One of Steve’s favorite fables is The Emperor’s New Clothes.  He often sees himself as the little boy at the side of the parade who looks on in bafflement at what everyone else is celebrating and asks, “Why are we doing this?”  He sometimes talks about it as being the one who points out the elephant in the room, that glaring awkwardness that no one wants to mention.  He’s not judgmental about it, he just wants to discuss it, bring it out into the open, make everyone aware of it.  He’s not cynical or sarcastic, he’s genuinely curious.  We don’t have a TV, but we do watch basketball games online that often include commercials.  Those ads bring up a lot of questions.  Why do we sell what we sell the way that we do?  Why is sex and violence so prevalent?  And stereotypes?  Why do we think having a good time is so important?  What do we really think is important?  And why?  Why?  What is the Big Idea?  Everything comes down to that level, that three year old inside who stands watching and asks, “Why?” 

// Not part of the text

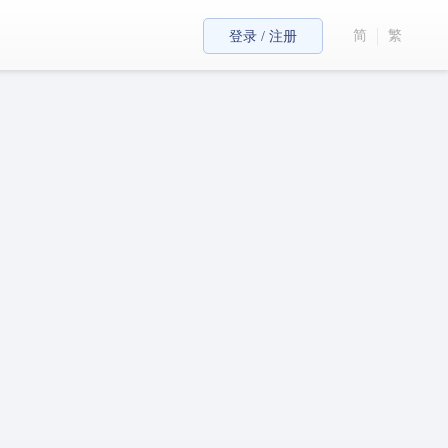
简
繁
登录 / 注册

It’s a really good question, I think, and one that I have been trained not to ask.  “Theirs not to reason why/ theirs but to do and die.” The military motto, President Bush’s command to go out and spend money rather than debate economic policy, my father’s and the Church’s instructions on being obedient…there are so many examples of hushing up that 3-year-old.  I admit that there are times when it’s useful to forgo the philosophical and act decisively and immediately, but shouldn’t we return to the subject eventually and periodically to keep our motivation clear?  There are members of society who are watchdogs to our conscience, in a way, and I very much respect them for their courage and thank them for the questions that I forget to ask.  I am more characteristically concerned with “How?”  I want to do things lovingly, primarily; efficiently, much of the time; and as correctly as possible.   That may say a lot about how effective my indoctrination into Judeo-Christian thought was.  

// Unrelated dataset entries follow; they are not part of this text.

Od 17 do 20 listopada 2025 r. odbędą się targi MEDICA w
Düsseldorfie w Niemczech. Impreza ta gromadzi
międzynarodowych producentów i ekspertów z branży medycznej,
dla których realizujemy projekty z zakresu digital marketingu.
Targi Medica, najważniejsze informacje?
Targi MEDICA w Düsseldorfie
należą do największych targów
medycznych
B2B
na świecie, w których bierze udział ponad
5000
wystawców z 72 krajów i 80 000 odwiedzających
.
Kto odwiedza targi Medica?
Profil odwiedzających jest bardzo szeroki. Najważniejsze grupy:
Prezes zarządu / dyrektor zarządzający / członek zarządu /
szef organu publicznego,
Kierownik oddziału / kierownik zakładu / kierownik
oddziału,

Intentionally asking both questions and fashioning a life around the answers we find deep in our experience is the focus of our Saturday Summit (what we call our “relationship discussions”).    The poetry prompt I found today on NaPoWriMo’s site challenged me to write a hay(na)ku, which is a recent poetic invention.  It’s simply 6 words in three lines of ascending (or descending) measure.   One word, two words, three words (any number of syllables) or vice versa.  We can link several together as well, we’re told.  So, here is my hay(na)ku series and a few photos. 

Why?

Keeps asking,

What is important?”

 

How –

Am I

A good person?”

 

Questions

Are for

Shaping my character.

How now, brown cow?

Why?  Just…why?

Traveling Mercies

Today’s poetry writing prompt is to write a travel poem about getting from Point A to Point B.  I took this with me as I walked with Steve to meet his mom for breakfast at a cafe on North Avenue.  Here’s what I came up with:

Suburban sidewalk, cement sanitation

Fighting blight from untidy dandelions

Writhing, withered stems polluted, poisoned

Preventing spreading superfluous seeds

 

Muddy raindrop crater-pocked parkway

Mini helicopter maples, twin neon confetti

Mossy black trunks, petal-splashed branches

Tinny worm smell, saturated iris-limp toilet paper

 

Hiking boots treading asphalt pathways

Longing for the purity beneath.

 

Yesterday’s rain has left a distinct damp chill over everything.  I miss the golden sunMy mood is slow and overcast as well, but I think I’ve had an epiphany in the recent “relationship talks” we’ve been having.  A serious and positive epiphany, too complicated to explain.  I never knew that shock and denial could last four years and then drop in an instant.  I feel like a snail without her shell.  Perfect for crawling about a rain-soaked environment.